When you co-sign for a loan, chances are it’s because the loan applicant’s credit history isn’t great. It may even be nonexistent, in the case of young people who haven’t had the chance to prove that they are credit-worthy.
Lenders know that the more individuals responsible for the payback of the loan, the lower the lender’s risk. That’s why many lenders require a co-signer for loans made to individuals who have a poor credit history, or no credit history.
When you co-sign for a car loan for a kid off to college, or co-sign a lease so your scholar can live off campus, you assume full responsibility for the timely payment of that loan in the event that the primary loan recipient fails to make payments.
For this reason, some experts say it’s never a good idea to co-sign for a loan*– even if it’s a loan for someone you trust. Example? You co- sign a car loan for your brother. He loses his job and moves out of town, but you’re still responsible for making those car payments if he doesn’t – even if you don’t have the car!
As the co-signer on a loan, you assume responsibility for the payback of that loan. If the primary loan holder doesn’t pay back the loan, and you’re stuck making payments – late payments – it could have a negative impact on your pristine credit history, not to mention the negative hit you take each month paying off someone else’s debt.
Is It Ever a Good Idea to Co-Sign for a Loan?
In most cases, the answer is simple. No. You shouldn’t co-sign for a loan, simply because you have little or no control over whether that loan will be paid off in a timely fashion.
However, there are times when it may be necessary to co-sign for a loan. A child going off to school probably doesn’t have a credit history, so he or she may need you to co-sign for a credit card, an apartment lease, a car, or some other necessary expense.
Can You Get Out from Under?
What can a co-signer do in the case of a loan default by the loan recipient? In many cases, there isn’t much the co-signer can do once the loan agreement is in place. However, some lenders will change terms as the loan recipient’s circumstances change.
Once that collage student graduates and starts earning a salary, some lenders will allow a co-signer to be removed from the loan agreement after a certain number of on-time payments are made. When shopping for a loan on which you’ll be a co-signer, look for terms that may enable you to lift your financial responsibility after a certain period of time.
If you’ve co-signed for a loan that can now be paid without your support, one thing you can do as a co-signer is talk to your local bank representative about refinancing the debt with a new agreement – one in which you don’t have to be a co-signer.

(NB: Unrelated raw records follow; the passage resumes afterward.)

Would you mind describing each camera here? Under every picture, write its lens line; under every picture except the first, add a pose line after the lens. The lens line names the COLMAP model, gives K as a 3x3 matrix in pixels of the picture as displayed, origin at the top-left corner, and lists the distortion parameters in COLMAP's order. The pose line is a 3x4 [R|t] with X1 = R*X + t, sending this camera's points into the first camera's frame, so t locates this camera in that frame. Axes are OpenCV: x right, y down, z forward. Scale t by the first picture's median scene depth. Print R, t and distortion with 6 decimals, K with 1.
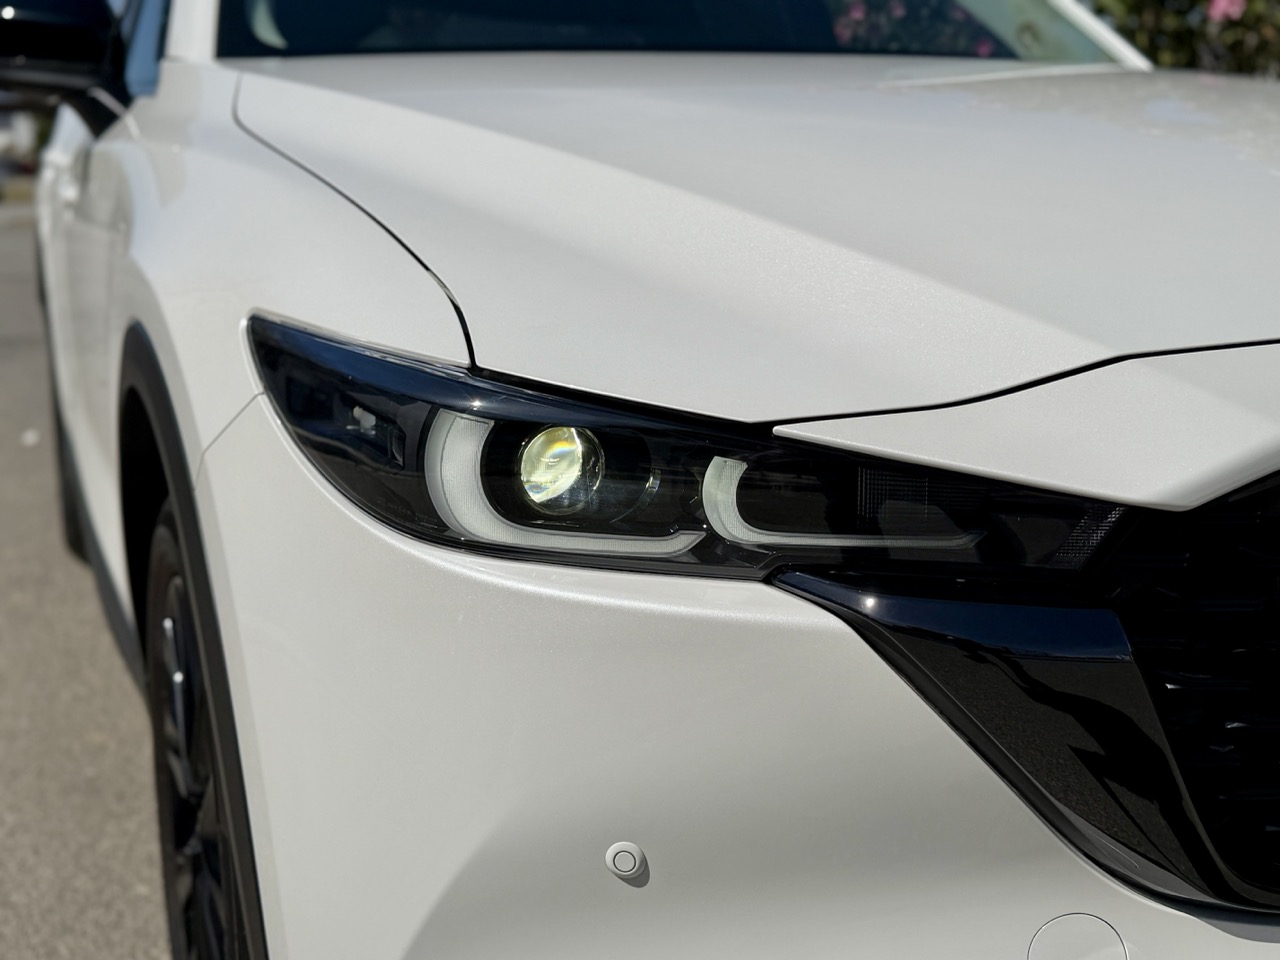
lens RADIAL K [[1579.3, 0, 641.4], [0, 1579.3, 476.2], [0, 0, 1]] dist [0.073388, 0.000000]
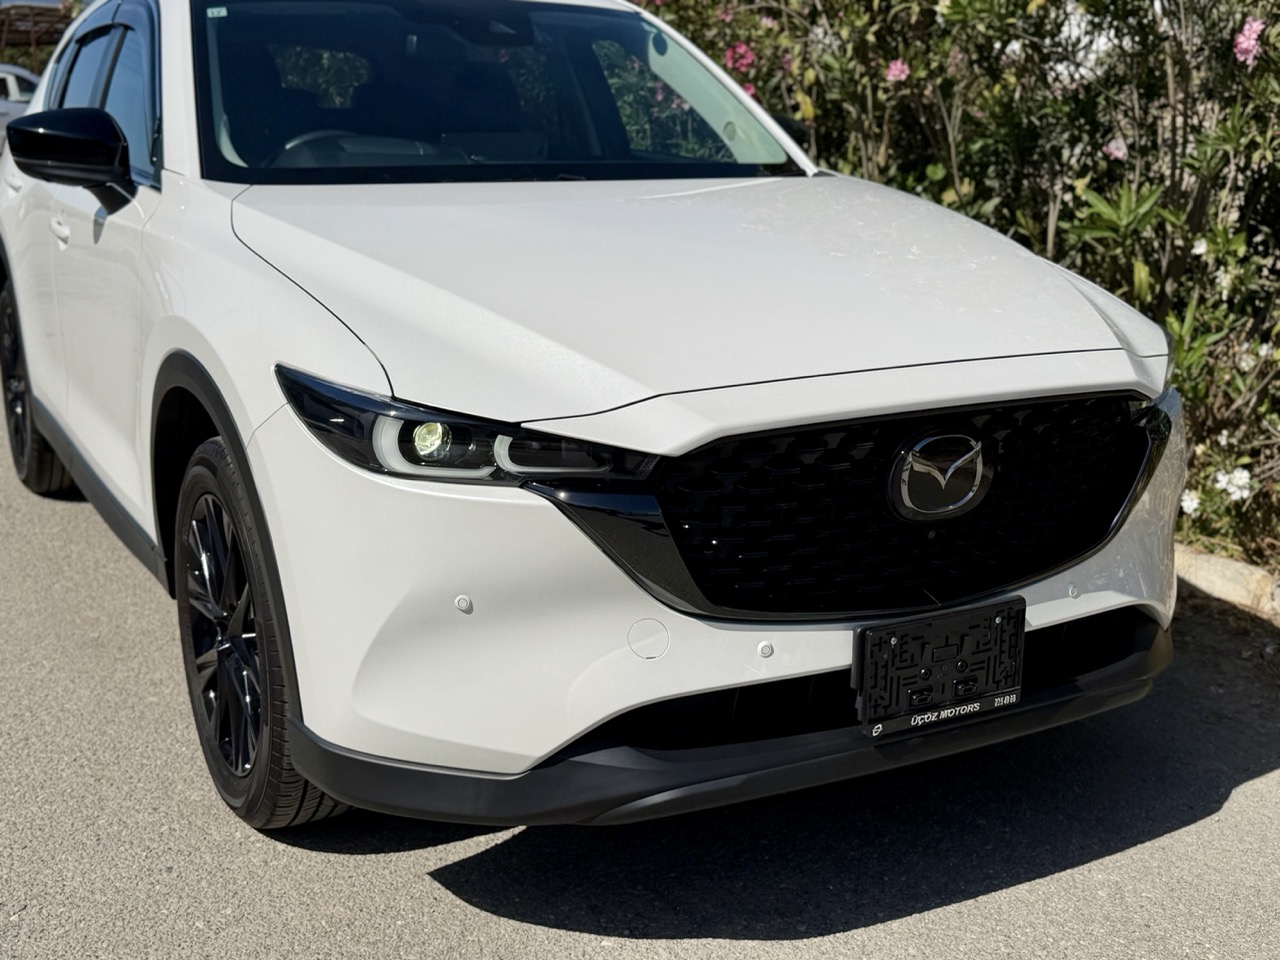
lens RADIAL K [[1579.3, 0, 643.5], [0, 1579.3, 480.7], [0, 0, 1]] dist [0.073388, 0.000000]
pose [[0.994714, -0.014842, 0.101610, 0.020103], [0.010015, 0.998804, 0.047858, -0.053655], [-0.102198, -0.046588, 0.993672, -1.338982]]
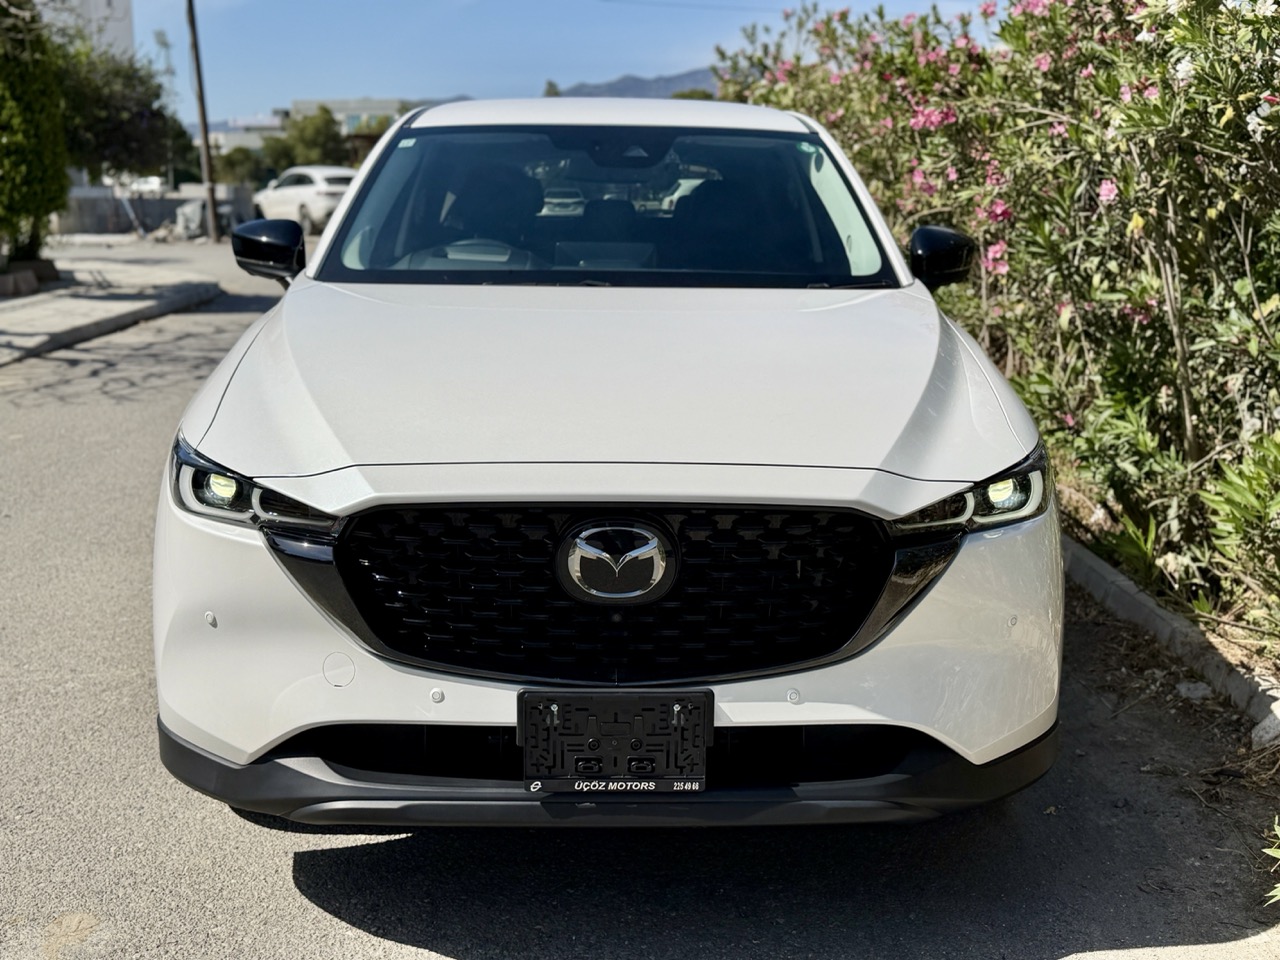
lens RADIAL K [[1579.3, 0, 647.8], [0, 1579.3, 480.9], [0, 0, 1]] dist [0.073388, 0.000000]
pose [[0.918153, 0.079420, -0.388184, 1.804793], [-0.083126, 0.996513, 0.007267, -0.102720], [0.387407, 0.025595, 0.921553, -1.389578]]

In this case, the original recipient of the loan refinances with a new loan, removing your name as co-signer. For example, if you co-sign for your son’s first credit card, within a few years you may be able to close out that first account now that your son has built up a positive payment history of his own.
Think twice before co-signing for a loan – even a loan for a family member or someone you trust. Life comes at us quickly, and circumstances can change overnight.
There’s not much to gain, and you could lose a lot, but sometimes it’s the only way to get a family member, or other loved one, on the track to a better financial life.
Only you can decide, so decide wisely.
The information provided is presented for general informational purposes only and does not constitute tax, legal or business advice.